== DATA TO EXAMINE ==
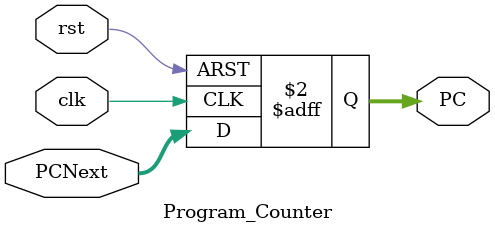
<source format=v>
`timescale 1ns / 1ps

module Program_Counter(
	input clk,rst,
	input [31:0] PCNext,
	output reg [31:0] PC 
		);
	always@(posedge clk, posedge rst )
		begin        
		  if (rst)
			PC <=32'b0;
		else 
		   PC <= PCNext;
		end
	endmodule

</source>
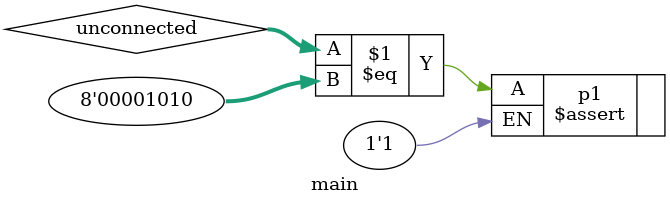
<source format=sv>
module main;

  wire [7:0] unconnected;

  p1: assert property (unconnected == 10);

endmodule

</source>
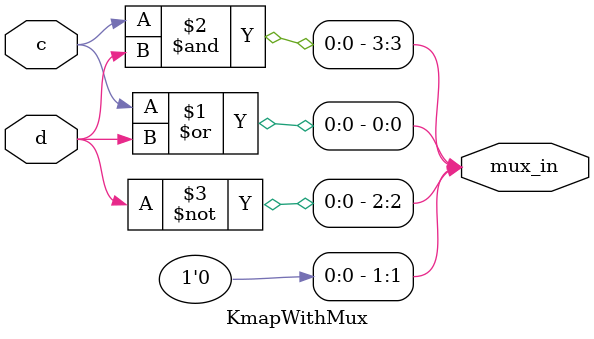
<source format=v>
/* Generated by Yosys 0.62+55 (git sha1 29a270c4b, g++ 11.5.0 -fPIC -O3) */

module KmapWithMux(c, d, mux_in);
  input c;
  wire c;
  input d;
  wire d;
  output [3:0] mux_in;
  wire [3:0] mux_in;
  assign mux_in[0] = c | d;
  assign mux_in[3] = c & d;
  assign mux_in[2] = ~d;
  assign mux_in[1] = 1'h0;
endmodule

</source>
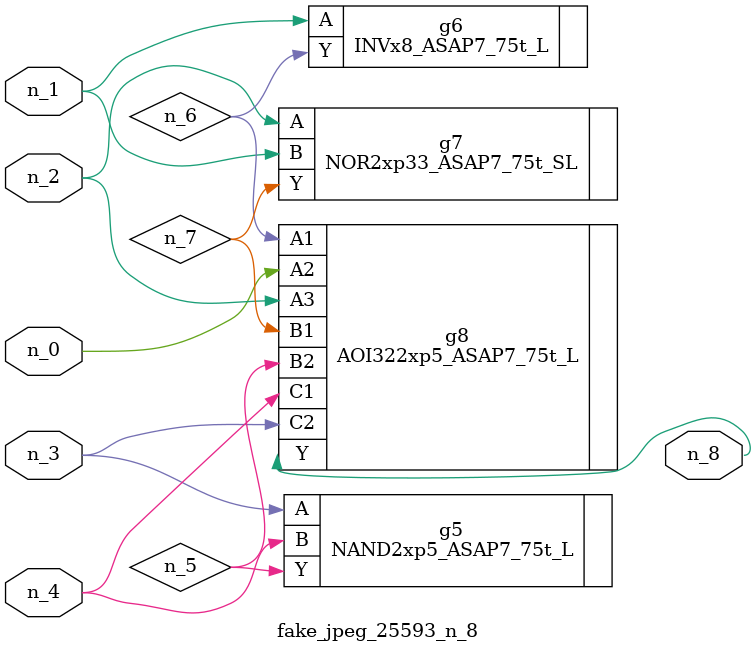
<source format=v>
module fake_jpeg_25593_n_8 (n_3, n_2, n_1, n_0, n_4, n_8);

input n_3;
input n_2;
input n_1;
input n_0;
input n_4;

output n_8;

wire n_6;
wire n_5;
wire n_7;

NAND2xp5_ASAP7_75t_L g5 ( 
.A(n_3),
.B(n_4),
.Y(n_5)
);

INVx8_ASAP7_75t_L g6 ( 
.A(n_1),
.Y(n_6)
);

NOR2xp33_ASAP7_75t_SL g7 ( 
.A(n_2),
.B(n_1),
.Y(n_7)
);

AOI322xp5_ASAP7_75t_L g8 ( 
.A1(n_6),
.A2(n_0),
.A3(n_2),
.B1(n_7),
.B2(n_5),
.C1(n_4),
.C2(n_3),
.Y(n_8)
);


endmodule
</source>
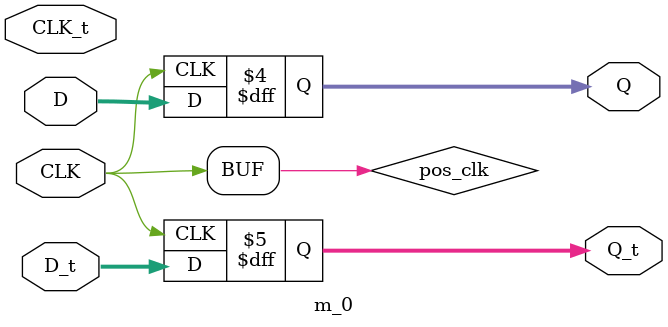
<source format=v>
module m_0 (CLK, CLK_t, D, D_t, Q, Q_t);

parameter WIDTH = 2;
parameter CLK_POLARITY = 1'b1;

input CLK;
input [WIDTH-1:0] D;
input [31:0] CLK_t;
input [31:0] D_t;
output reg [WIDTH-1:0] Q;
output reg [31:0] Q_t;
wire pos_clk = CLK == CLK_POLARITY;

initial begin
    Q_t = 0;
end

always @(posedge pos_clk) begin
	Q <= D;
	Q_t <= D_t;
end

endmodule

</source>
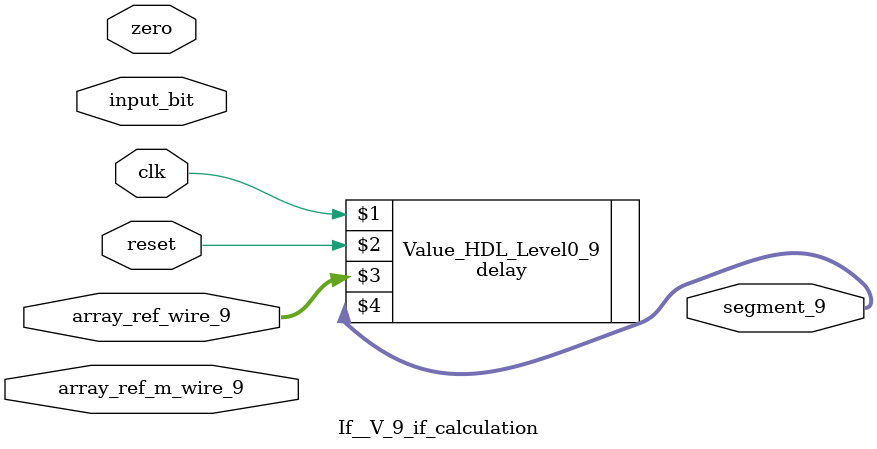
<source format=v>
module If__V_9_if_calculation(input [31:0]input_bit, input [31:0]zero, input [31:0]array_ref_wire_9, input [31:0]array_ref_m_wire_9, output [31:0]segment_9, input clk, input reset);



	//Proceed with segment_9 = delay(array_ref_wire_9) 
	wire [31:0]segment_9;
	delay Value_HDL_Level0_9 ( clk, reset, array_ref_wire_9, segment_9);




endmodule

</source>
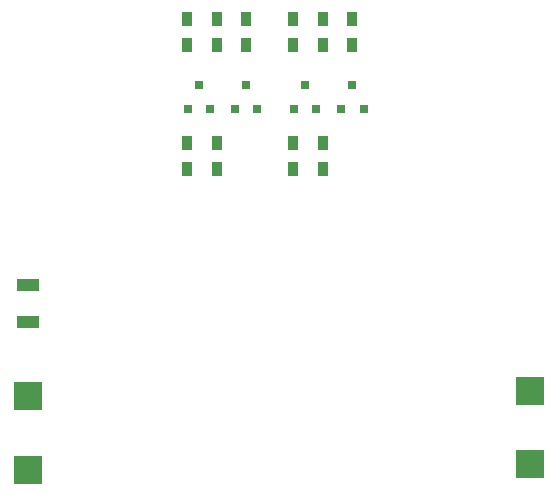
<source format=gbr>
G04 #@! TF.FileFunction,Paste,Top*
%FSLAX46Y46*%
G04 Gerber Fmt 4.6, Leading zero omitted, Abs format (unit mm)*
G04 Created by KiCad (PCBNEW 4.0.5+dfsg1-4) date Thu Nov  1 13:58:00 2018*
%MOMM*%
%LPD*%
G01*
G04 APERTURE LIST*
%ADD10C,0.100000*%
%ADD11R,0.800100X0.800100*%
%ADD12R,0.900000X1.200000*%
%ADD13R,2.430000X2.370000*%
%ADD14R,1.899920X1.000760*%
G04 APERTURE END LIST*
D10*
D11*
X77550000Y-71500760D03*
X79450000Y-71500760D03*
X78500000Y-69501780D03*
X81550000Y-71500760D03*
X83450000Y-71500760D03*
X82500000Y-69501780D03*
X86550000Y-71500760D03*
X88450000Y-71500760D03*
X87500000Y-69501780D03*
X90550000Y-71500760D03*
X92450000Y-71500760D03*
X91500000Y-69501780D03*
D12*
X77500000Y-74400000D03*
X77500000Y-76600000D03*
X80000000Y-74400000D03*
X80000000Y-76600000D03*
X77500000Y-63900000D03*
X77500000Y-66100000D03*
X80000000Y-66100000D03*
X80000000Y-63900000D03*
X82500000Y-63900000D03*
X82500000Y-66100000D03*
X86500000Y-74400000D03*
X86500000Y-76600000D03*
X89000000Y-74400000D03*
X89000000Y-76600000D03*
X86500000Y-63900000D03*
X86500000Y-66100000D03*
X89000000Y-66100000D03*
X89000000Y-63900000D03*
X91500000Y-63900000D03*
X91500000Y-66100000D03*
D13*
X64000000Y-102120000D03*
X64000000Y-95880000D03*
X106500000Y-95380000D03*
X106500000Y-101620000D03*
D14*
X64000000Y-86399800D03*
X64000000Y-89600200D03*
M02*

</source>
===
**TO-DO ITEM:** I'd like the data above duplicated exactly, with no pictures included.

**ANSWER BELOW:**
<source format=v>
`timescale 1ns / 1ps

module Program_Counter(
	input clk,rst,
	input [31:0] PCNext,
	output reg [31:0] PC 
		);
	always@(posedge clk, posedge rst )
		begin        
		  if (rst)
			PC <=32'b0;
		else 
		   PC <= PCNext;
		end
	endmodule

</source>
<source format=sv>
module main;

  wire [7:0] unconnected;

  p1: assert property (unconnected == 10);

endmodule

</source>
<source format=v>
/* Generated by Yosys 0.62+55 (git sha1 29a270c4b, g++ 11.5.0 -fPIC -O3) */

module KmapWithMux(c, d, mux_in);
  input c;
  wire c;
  input d;
  wire d;
  output [3:0] mux_in;
  wire [3:0] mux_in;
  assign mux_in[0] = c | d;
  assign mux_in[3] = c & d;
  assign mux_in[2] = ~d;
  assign mux_in[1] = 1'h0;
endmodule

</source>
<source format=v>
module fake_jpeg_25593_n_8 (n_3, n_2, n_1, n_0, n_4, n_8);

input n_3;
input n_2;
input n_1;
input n_0;
input n_4;

output n_8;

wire n_6;
wire n_5;
wire n_7;

NAND2xp5_ASAP7_75t_L g5 ( 
.A(n_3),
.B(n_4),
.Y(n_5)
);

INVx8_ASAP7_75t_L g6 ( 
.A(n_1),
.Y(n_6)
);

NOR2xp33_ASAP7_75t_SL g7 ( 
.A(n_2),
.B(n_1),
.Y(n_7)
);

AOI322xp5_ASAP7_75t_L g8 ( 
.A1(n_6),
.A2(n_0),
.A3(n_2),
.B1(n_7),
.B2(n_5),
.C1(n_4),
.C2(n_3),
.Y(n_8)
);


endmodule
</source>
<source format=v>
module m_0 (CLK, CLK_t, D, D_t, Q, Q_t);

parameter WIDTH = 2;
parameter CLK_POLARITY = 1'b1;

input CLK;
input [WIDTH-1:0] D;
input [31:0] CLK_t;
input [31:0] D_t;
output reg [WIDTH-1:0] Q;
output reg [31:0] Q_t;
wire pos_clk = CLK == CLK_POLARITY;

initial begin
    Q_t = 0;
end

always @(posedge pos_clk) begin
	Q <= D;
	Q_t <= D_t;
end

endmodule

</source>
<source format=v>
module If__V_9_if_calculation(input [31:0]input_bit, input [31:0]zero, input [31:0]array_ref_wire_9, input [31:0]array_ref_m_wire_9, output [31:0]segment_9, input clk, input reset);



	//Proceed with segment_9 = delay(array_ref_wire_9) 
	wire [31:0]segment_9;
	delay Value_HDL_Level0_9 ( clk, reset, array_ref_wire_9, segment_9);




endmodule

</source>
<source format=gbr>
G04 #@! TF.FileFunction,Paste,Top*
%FSLAX46Y46*%
G04 Gerber Fmt 4.6, Leading zero omitted, Abs format (unit mm)*
G04 Created by KiCad (PCBNEW 4.0.5+dfsg1-4) date Thu Nov  1 13:58:00 2018*
%MOMM*%
%LPD*%
G01*
G04 APERTURE LIST*
%ADD10C,0.100000*%
%ADD11R,0.800100X0.800100*%
%ADD12R,0.900000X1.200000*%
%ADD13R,2.430000X2.370000*%
%ADD14R,1.899920X1.000760*%
G04 APERTURE END LIST*
D10*
D11*
X77550000Y-71500760D03*
X79450000Y-71500760D03*
X78500000Y-69501780D03*
X81550000Y-71500760D03*
X83450000Y-71500760D03*
X82500000Y-69501780D03*
X86550000Y-71500760D03*
X88450000Y-71500760D03*
X87500000Y-69501780D03*
X90550000Y-71500760D03*
X92450000Y-71500760D03*
X91500000Y-69501780D03*
D12*
X77500000Y-74400000D03*
X77500000Y-76600000D03*
X80000000Y-74400000D03*
X80000000Y-76600000D03*
X77500000Y-63900000D03*
X77500000Y-66100000D03*
X80000000Y-66100000D03*
X80000000Y-63900000D03*
X82500000Y-63900000D03*
X82500000Y-66100000D03*
X86500000Y-74400000D03*
X86500000Y-76600000D03*
X89000000Y-74400000D03*
X89000000Y-76600000D03*
X86500000Y-63900000D03*
X86500000Y-66100000D03*
X89000000Y-66100000D03*
X89000000Y-63900000D03*
X91500000Y-63900000D03*
X91500000Y-66100000D03*
D13*
X64000000Y-102120000D03*
X64000000Y-95880000D03*
X106500000Y-95380000D03*
X106500000Y-101620000D03*
D14*
X64000000Y-86399800D03*
X64000000Y-89600200D03*
M02*

</source>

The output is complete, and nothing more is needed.